読解の応用:
a: 照会文書のうち、「また、当該再生計画における資」を含む語句で始まり「規定を適用することができる。」で終わる部分を、「本スキーム」を「RCC企業再生スキーム」に置き換えて書き写しなさい。
b: 照会文書の中で「以下「…」という。」の形によって略称が定められている語を、すべて挙げなさい。

原文:
··········

(別紙)

平成23年9月15日

国税庁 課税部 審理室長
住倉 毅宏 殿

株式会社 整理回収機構
代表取締役社長 上田廣一

1 過去の照会について

(1) 平成16年照会
 当社が平成16年2月16日に制定した「RCC企業再生スキーム」(以下「本スキーム」という。)に関しては、本スキームに基づき策定された再生計画により債権放棄等(債権放棄、無償又は低利による貸付け等をいう。以下同じ。)が行われた場合、その債権者側の法人税基本通達9-4-2に定める税務上の取扱い及び債務者側の同通達12-3-1(3)に定める税務上の取扱いについては、同年3月1日付の照会(以下「平成16年照会」という。)に対して、同月24日付で当社の考え方で差し支えない旨の文書回答をいただいております。

(2) 平成17年照会
 また、本スキームに従って策定される再生計画のうち、当社が有する債権(信託の 受託者として有する債権を含む。以下同じ。)につき債務免除を行う場合、次のイ及びロに掲げる事項については、平成17年8月2日付の照会(以下「平成17年照会」という。)に対して、同月26日付でそれぞれ次に掲げるとおり解して差し支えない旨の文書回答をいただいております。

イ 本スキームに従って再生計画が策定され、対象債権者全員の同意によって再生計画が成立した場合において、法人税法施行令第24条の2第1項第2号《再生計画認可の決定に準ずる事実等》のイからハまで及びホ(現行:同条第1項第1号から第3号及び第5号)に掲げる要件を満たすときには、当該再生計画の成立は、同号(現行:同項)に規定する「再生計画認可等に準ずる事実(現行:再生計画認可の決定があったことに準ずる事実)」に該当する。
 また、当該再生計画における資産評定は、本スキームに従って行われることから、債務者の有する資産の価額につき、同条第3項第2号に規定する資産評定が行われていることとなり、当該資産評定による価額を基礎とした貸借対照表に計上されている資産の価額と帳簿価額との差額(評価益又は評価損)は、法人税法第25条第3項《資産の評価益の益金不算入等》及び第33条第3項(現行:第4項)《資産の評価損の損金不算入等》の規定を適用することができる。

ロ 上記1(2)イにより法人税法第25条第3項又は第33条第3項(現行:第4項)の規定の適用を受ける場合には、法人税法第59条第2項《会社更生等による債務免除等があった場合の欠損金の損金算入》の規定により損金の額に算入する金額は、同項第3号に掲げる場合に該当するものとして計算することができる。

  • (注1)平成18年度の税制改正等により、改正前の法人税法施行令第24条の2第1項第2号のイからハまで及びホは、同条第1項第1号から第3号及び第5号となっています。
  • (注2)平成21年度の税制改正により、改正前の法人税法第33条第3項は同条第4項となっています。

··········

データセットに収録された記録:
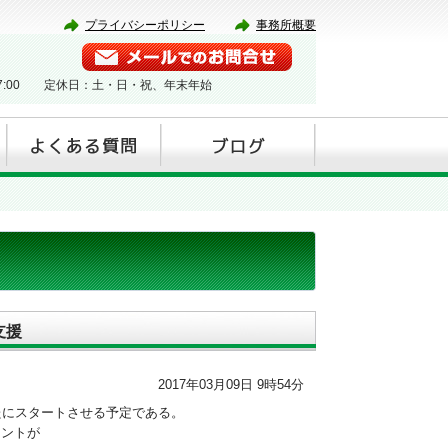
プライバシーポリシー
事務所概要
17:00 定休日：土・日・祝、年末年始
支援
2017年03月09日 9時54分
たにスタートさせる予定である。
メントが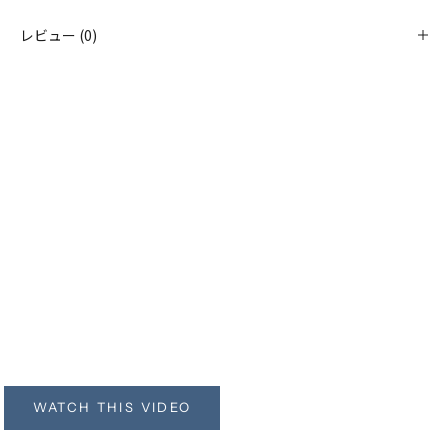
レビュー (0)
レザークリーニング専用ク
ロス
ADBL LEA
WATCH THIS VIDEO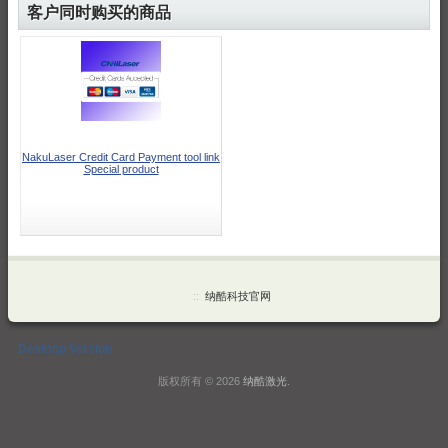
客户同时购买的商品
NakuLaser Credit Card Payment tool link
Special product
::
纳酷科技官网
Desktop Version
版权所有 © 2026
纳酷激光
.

··········

解答一覧:
a:
また、当該再生計画における資産評定は、RCC企業再生スキームに従って行われることから、債務者の有する資産の価額につき、同条第3項第2号に規定する資産評定が行われていることとなり、当該資産評定による価額を基礎とした貸借対照表に計上されている資産の価額と帳簿価額との差額(評価益又は評価損)は、法人税法第25条第3項《資産の評価益の益金不算入等》及び第33条第3項(現行:第4項)《資産の評価損の損金不算入等》の規定を適用することができる。

b: 本スキーム、平成16年照会、平成17年照会